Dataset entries
* START *

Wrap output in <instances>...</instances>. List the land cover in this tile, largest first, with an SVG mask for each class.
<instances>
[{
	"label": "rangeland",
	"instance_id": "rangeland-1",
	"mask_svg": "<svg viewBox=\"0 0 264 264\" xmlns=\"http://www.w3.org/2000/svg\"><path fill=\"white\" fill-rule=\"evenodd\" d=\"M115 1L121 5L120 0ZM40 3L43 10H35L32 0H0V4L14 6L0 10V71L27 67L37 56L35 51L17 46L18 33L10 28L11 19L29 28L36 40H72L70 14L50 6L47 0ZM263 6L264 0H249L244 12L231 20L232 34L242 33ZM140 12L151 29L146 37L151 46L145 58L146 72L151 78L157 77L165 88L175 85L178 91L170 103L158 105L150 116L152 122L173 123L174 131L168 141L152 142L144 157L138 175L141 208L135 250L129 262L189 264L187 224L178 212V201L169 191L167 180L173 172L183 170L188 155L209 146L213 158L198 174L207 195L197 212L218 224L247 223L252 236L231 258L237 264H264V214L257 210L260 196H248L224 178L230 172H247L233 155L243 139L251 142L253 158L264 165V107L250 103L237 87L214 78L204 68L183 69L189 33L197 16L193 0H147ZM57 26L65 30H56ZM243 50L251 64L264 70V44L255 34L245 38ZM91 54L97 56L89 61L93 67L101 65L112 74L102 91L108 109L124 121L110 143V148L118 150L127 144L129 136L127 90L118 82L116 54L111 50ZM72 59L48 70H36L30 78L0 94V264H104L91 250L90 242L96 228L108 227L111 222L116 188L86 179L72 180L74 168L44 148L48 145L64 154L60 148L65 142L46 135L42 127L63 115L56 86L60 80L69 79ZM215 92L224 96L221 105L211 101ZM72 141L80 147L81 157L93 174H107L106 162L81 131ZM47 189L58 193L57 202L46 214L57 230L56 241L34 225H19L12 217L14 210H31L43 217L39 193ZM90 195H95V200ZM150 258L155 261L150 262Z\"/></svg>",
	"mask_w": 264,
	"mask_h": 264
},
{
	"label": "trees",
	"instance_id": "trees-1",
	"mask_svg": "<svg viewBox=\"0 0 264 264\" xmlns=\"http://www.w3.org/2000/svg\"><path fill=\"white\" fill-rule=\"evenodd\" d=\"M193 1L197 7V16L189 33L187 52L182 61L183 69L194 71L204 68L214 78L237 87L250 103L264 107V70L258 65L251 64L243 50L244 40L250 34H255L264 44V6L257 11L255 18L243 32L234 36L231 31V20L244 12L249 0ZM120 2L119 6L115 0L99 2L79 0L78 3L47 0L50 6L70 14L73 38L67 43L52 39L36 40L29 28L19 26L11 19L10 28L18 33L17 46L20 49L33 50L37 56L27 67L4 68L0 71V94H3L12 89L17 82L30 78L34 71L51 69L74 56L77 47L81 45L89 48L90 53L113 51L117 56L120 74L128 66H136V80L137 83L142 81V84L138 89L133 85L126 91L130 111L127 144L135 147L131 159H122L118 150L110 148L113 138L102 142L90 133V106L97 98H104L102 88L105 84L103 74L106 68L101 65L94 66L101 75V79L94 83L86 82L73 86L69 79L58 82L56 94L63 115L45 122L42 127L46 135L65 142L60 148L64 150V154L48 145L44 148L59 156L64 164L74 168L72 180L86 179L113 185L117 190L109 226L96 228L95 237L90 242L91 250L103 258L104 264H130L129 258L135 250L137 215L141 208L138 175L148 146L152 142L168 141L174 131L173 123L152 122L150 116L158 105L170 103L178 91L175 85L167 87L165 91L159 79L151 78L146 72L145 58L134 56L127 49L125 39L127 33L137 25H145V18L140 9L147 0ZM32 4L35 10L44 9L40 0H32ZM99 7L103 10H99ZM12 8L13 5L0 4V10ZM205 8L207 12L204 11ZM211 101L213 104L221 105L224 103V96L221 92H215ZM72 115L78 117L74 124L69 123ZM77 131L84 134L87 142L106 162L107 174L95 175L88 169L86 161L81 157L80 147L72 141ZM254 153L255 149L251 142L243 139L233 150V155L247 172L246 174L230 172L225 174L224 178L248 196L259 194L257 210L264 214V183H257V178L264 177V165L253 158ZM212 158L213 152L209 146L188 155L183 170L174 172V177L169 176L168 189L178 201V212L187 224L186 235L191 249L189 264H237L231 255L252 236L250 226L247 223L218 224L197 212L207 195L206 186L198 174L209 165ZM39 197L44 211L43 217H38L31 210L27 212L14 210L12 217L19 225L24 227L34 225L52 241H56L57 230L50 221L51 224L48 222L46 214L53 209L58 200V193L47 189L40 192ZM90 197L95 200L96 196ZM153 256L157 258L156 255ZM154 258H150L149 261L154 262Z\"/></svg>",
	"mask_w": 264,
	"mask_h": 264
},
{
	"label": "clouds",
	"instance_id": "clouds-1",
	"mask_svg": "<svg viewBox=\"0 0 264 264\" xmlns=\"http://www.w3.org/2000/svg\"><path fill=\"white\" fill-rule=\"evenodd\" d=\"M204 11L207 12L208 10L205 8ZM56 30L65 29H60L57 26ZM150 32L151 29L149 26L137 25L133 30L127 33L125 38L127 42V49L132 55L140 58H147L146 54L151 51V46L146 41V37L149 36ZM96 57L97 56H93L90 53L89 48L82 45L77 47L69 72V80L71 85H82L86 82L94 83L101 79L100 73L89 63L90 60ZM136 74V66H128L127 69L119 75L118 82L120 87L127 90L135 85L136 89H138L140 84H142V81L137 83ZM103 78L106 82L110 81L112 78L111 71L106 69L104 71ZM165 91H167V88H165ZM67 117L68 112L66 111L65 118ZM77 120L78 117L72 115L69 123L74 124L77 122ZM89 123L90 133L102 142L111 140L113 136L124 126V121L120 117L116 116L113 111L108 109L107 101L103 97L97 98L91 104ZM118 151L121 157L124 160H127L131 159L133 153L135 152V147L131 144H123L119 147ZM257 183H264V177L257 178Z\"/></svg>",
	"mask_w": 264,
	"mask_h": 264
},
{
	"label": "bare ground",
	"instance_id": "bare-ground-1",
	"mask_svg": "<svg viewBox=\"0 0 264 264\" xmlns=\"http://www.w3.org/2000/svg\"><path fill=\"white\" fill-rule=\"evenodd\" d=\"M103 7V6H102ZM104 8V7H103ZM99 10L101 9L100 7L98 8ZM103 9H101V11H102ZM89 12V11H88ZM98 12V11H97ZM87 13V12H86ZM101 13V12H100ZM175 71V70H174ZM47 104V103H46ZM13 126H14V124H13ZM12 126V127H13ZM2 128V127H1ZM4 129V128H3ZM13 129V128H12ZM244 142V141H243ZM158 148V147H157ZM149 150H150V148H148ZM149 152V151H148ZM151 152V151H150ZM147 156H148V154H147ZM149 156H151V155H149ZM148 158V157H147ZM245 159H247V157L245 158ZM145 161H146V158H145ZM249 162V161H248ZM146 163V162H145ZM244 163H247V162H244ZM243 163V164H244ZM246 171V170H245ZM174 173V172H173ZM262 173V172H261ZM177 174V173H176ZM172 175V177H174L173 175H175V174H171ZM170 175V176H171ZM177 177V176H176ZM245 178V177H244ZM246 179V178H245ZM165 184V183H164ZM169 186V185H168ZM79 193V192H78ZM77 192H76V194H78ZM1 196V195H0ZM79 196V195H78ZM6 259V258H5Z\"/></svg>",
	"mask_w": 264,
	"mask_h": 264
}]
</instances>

* END *

§ Exercise: Find each line in the material above that contains the string "instances" and copy those lines out.

§ Result for this task:
Wrap output in <instances>...</instances>. List the land cover in this tile, largest first, with an SVG mask for each class.
<instances>
</instances>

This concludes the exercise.